* ИСХОДНЫЙ ФРАГМЕНТ *
Наконец, в кошмарном сне Германа содержится еще одна литературная шарада:
В течение нескольких лет меня преследовал курьезнейший сон: будто нахожусь в длинном коридоре, в глубине — дверь, — и страстно хочу, не смею, но наконец решаюсь к ней подойти и ее отворить; отворив ее, я со стоном просыпался, ибо за дверью оказывалось нечто невообразимо страшное, а именно: совсем пустая, голая, заново выбеленная комната, — больше ничего, но это было так ужасно, что невозможно было выдержать.
(III, 424)
Эта комната, напоминающая «вечность на аршине пространства» Раскольникова или «комнатку с пауками, эдак вроде деревенской бани» Свидригайлова{102} — и есть тот ад, который Сирин устроил для потомка Каина и Сатаны — Германа. В английской версии «Отчаяния» Набоков помещает в эту абсолютно пустую комнату — стул. (Не натолкнула ли русского писателя на этот добродушный жест любовь к комфорту, свойственная американскому читателю?) Предмет мебели, поставленный в эту пустую, выбеленную комнату, намекает на электрический стул и создает некий разбавленный эквивалент русского ада Раскольникова и Свидригайлова.

* ИСХОДНЫЕ ДАННЫЕ *
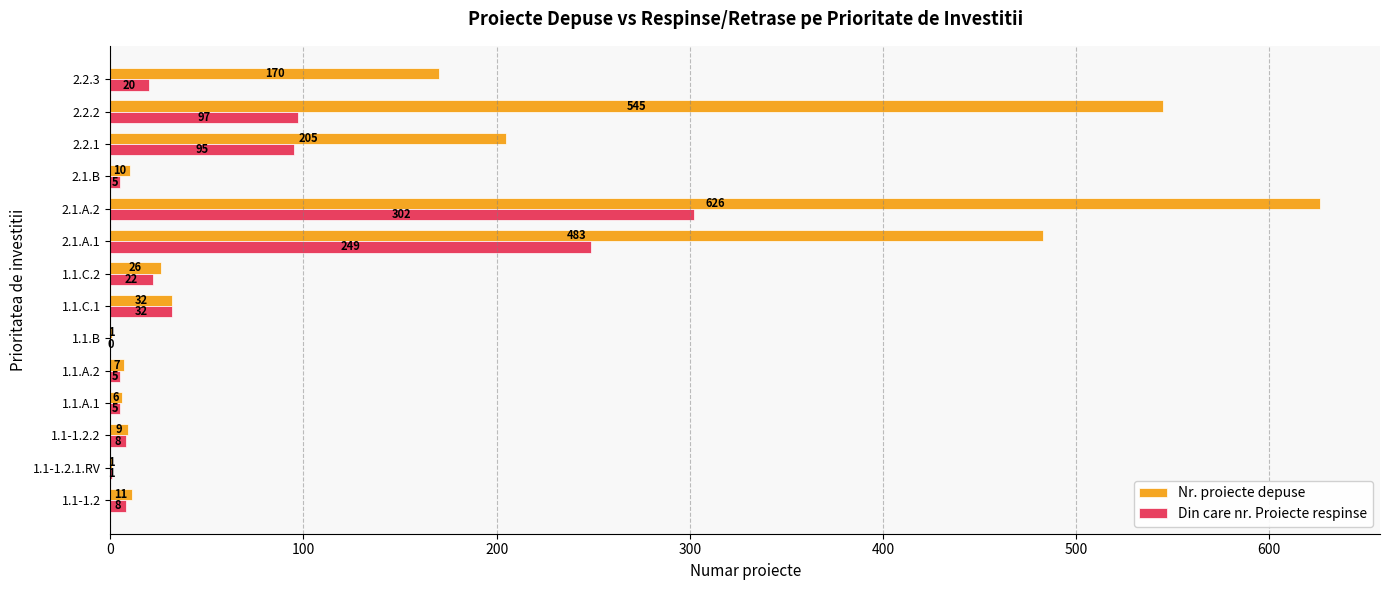

What is the sum of the Nr. proiecte depuse values at 1.1.C.2 and 1.1-1.2.2?

35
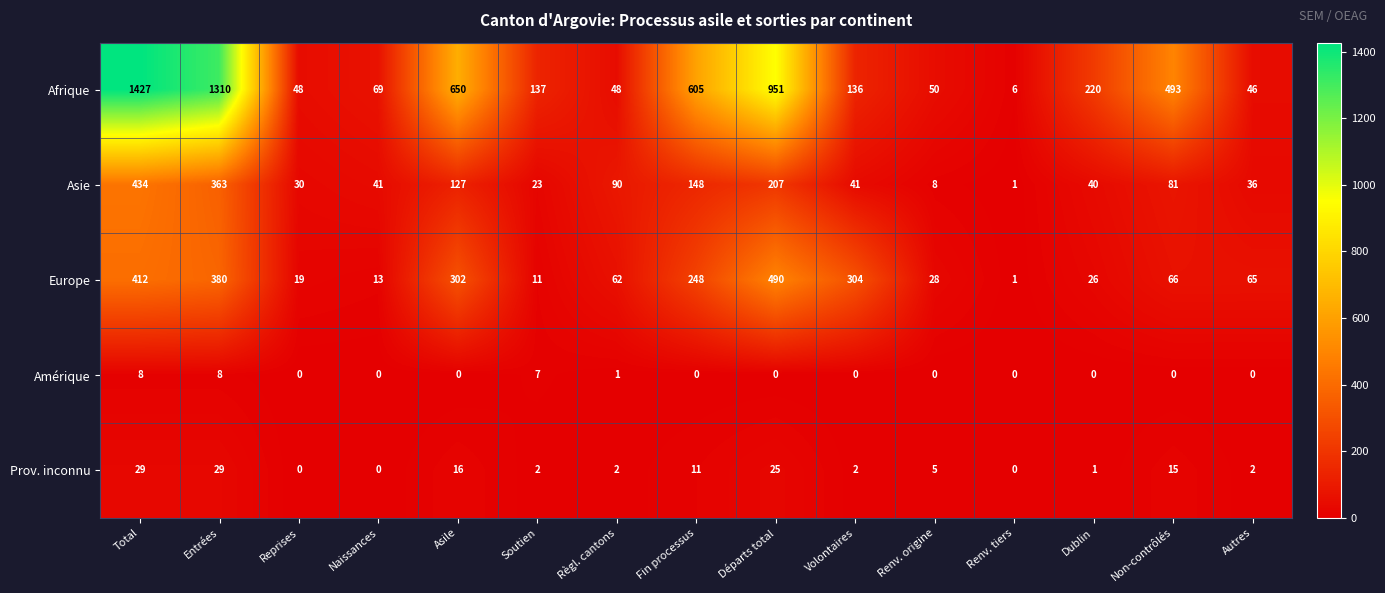

How many data points does each series have?

15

* ЗАДАНИЕ *
Пожалуйста, изложите суть фрагмента о кошмарном сне Германа в двух предложениях. Данные взяты из другого источника.

* РЕЗУЛЬТАТ ВЫПОЛНЕНИЯ *
Герману несколько лет снилось, что он открывает дверь в конце длинного коридора и находит за ней совсем пустую, заново выбеленную комнату, и это было невыносимо страшно. Эта комната, напоминающая образы Раскольникова и Свидригайлова, и есть ад, устроенный Сириным для Германа, а в английской версии «Отчаяния» Набоков помещает в нее стул, намекающий на электрический стул.